-- Recorded information follows --
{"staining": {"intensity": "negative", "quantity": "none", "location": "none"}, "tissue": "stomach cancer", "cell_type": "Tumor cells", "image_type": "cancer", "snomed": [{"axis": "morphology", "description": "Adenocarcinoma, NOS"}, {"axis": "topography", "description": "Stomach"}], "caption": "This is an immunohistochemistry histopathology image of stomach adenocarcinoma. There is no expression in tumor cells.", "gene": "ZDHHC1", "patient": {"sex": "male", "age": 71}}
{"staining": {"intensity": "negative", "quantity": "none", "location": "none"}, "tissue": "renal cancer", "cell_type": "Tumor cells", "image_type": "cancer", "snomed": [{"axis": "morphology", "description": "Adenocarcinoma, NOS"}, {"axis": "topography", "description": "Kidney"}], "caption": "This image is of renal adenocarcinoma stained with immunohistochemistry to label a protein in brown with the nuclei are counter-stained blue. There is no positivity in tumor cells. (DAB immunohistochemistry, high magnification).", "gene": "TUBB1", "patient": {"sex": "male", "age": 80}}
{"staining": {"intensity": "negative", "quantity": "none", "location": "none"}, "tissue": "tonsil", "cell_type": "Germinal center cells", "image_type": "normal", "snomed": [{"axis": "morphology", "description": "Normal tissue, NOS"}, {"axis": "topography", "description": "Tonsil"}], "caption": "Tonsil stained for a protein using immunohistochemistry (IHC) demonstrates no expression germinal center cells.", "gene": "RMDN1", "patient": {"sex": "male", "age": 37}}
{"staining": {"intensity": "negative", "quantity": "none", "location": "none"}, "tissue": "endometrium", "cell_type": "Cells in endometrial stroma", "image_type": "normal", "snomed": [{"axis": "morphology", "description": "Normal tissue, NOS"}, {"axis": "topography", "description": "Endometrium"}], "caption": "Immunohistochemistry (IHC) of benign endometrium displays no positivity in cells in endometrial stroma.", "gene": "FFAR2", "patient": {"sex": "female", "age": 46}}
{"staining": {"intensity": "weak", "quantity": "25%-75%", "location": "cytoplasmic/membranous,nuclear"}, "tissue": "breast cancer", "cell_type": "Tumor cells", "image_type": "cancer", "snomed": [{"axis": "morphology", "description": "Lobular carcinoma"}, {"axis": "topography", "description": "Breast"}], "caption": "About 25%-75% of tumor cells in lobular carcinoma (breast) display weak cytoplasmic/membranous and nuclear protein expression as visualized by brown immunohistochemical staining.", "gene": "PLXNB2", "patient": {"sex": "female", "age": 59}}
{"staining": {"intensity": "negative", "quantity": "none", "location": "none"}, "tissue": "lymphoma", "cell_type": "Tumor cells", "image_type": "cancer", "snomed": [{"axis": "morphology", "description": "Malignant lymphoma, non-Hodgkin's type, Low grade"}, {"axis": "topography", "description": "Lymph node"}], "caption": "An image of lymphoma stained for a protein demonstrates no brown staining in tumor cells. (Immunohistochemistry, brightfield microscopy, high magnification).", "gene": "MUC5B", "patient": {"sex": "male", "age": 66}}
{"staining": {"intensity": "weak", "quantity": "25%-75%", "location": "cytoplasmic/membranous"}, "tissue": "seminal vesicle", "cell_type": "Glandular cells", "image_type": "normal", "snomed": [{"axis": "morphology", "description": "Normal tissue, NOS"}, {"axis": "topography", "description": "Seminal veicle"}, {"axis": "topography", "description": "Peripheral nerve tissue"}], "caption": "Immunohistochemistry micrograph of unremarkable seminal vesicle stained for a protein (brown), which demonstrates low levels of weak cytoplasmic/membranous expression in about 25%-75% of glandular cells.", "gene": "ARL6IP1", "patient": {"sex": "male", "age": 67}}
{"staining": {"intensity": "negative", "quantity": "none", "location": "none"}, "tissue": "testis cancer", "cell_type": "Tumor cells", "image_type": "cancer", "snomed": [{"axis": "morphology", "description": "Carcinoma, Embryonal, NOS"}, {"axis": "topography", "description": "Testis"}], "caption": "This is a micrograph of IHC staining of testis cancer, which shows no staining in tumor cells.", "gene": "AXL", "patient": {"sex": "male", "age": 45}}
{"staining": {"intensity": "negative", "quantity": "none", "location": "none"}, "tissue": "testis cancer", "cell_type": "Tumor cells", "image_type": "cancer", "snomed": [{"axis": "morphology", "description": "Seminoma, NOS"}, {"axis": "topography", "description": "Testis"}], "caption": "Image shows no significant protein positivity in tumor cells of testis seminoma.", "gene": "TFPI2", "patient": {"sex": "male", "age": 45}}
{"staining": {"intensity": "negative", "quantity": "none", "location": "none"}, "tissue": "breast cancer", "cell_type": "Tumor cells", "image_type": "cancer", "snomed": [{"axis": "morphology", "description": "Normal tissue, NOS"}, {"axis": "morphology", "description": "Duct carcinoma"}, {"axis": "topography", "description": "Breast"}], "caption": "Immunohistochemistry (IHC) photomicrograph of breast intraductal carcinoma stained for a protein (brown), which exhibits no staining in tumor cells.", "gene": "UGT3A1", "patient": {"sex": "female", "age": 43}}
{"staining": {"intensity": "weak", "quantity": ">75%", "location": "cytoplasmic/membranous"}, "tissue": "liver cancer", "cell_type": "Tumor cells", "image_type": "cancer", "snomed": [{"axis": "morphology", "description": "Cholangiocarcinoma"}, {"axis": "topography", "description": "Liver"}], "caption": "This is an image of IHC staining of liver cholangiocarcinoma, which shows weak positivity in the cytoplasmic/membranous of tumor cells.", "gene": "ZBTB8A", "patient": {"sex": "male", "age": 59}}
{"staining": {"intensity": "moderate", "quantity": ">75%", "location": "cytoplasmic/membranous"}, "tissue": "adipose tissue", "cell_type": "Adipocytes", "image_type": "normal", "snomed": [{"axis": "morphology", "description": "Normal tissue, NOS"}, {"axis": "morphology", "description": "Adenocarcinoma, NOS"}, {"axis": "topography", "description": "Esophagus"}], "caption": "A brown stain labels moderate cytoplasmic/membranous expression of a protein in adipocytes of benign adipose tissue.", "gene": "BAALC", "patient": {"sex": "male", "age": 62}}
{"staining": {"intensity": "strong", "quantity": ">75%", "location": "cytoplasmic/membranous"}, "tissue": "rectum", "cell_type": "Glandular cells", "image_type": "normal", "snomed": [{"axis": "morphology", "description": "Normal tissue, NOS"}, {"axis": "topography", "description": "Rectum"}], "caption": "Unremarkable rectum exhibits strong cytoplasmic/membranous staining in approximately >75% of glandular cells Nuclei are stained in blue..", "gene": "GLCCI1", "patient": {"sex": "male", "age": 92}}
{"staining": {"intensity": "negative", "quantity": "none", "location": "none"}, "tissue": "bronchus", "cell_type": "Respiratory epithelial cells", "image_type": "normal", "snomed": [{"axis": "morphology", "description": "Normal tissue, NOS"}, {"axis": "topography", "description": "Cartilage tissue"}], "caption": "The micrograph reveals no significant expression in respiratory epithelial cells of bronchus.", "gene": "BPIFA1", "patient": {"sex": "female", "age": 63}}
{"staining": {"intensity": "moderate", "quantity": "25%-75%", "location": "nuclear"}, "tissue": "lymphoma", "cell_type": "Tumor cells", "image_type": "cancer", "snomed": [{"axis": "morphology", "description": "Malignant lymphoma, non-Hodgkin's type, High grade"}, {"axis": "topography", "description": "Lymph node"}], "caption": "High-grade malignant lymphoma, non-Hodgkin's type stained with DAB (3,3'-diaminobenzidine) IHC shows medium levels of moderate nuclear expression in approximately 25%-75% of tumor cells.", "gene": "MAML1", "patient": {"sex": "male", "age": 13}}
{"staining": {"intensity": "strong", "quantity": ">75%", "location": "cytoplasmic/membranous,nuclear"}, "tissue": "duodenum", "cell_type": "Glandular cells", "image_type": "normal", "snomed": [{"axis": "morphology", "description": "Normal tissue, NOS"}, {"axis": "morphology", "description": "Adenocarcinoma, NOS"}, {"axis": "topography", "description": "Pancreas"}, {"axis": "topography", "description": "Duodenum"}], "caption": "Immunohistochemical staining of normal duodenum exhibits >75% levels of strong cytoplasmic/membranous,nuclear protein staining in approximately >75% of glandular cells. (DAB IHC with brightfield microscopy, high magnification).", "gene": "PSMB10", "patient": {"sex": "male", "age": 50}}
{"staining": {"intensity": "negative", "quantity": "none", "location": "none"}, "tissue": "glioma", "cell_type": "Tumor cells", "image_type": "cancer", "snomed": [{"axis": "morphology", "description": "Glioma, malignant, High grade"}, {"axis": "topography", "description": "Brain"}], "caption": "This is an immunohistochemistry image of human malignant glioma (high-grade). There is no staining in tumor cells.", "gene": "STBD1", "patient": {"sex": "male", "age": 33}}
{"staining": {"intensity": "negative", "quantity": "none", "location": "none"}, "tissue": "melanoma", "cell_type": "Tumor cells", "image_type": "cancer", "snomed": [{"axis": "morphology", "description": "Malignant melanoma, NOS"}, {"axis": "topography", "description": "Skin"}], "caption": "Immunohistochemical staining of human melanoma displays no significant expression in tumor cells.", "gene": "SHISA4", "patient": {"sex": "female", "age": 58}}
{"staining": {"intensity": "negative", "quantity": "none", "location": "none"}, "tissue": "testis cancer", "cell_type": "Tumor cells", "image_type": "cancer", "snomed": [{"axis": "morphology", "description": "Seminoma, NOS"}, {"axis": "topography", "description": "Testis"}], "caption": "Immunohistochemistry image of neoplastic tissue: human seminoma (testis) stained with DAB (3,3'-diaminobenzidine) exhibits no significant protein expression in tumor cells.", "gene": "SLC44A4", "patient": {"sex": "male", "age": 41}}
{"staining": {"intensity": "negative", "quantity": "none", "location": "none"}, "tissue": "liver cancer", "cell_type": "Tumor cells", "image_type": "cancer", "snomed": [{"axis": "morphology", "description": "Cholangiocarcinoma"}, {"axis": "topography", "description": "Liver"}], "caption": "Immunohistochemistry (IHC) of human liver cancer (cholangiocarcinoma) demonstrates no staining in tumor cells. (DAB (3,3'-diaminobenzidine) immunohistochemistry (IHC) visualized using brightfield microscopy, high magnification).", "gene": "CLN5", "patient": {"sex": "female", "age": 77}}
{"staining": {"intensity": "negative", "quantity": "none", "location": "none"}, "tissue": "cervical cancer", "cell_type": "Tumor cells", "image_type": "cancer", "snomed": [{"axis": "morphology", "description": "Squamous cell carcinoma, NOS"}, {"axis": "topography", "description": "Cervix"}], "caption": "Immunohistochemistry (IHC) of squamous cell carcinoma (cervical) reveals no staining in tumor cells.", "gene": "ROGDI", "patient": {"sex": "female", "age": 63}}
-- Recorded information concluded --
What the exercise asks = Look above for the line with "shows no significant"; retype exactly that line, every line after it up to the line with "brown stain labels", and that line too, nothing else.

Exercise solution =
{"staining": {"intensity": "negative", "quantity": "none", "location": "none"}, "tissue": "testis cancer", "cell_type": "Tumor cells", "image_type": "cancer", "snomed": [{"axis": "morphology", "description": "Seminoma, NOS"}, {"axis": "topography", "description": "Testis"}], "caption": "Image shows no significant protein positivity in tumor cells of testis seminoma.", "gene": "TFPI2", "patient": {"sex": "male", "age": 45}}
{"staining": {"intensity": "negative", "quantity": "none", "location": "none"}, "tissue": "breast cancer", "cell_type": "Tumor cells", "image_type": "cancer", "snomed": [{"axis": "morphology", "description": "Normal tissue, NOS"}, {"axis": "morphology", "description": "Duct carcinoma"}, {"axis": "topography", "description": "Breast"}], "caption": "Immunohistochemistry (IHC) photomicrograph of breast intraductal carcinoma stained for a protein (brown), which exhibits no staining in tumor cells.", "gene": "UGT3A1", "patient": {"sex": "female", "age": 43}}
{"staining": {"intensity": "weak", "quantity": ">75%", "location": "cytoplasmic/membranous"}, "tissue": "liver cancer", "cell_type": "Tumor cells", "image_type": "cancer", "snomed": [{"axis": "morphology", "description": "Cholangiocarcinoma"}, {"axis": "topography", "description": "Liver"}], "caption": "This is an image of IHC staining of liver cholangiocarcinoma, which shows weak positivity in the cytoplasmic/membranous of tumor cells.", "gene": "ZBTB8A", "patient": {"sex": "male", "age": 59}}
{"staining": {"intensity": "moderate", "quantity": ">75%", "location": "cytoplasmic/membranous"}, "tissue": "adipose tissue", "cell_type": "Adipocytes", "image_type": "normal", "snomed": [{"axis": "morphology", "description": "Normal tissue, NOS"}, {"axis": "morphology", "description": "Adenocarcinoma, NOS"}, {"axis": "topography", "description": "Esophagus"}], "caption": "A brown stain labels moderate cytoplasmic/membranous expression of a protein in adipocytes of benign adipose tissue.", "gene": "BAALC", "patient": {"sex": "male", "age": 62}}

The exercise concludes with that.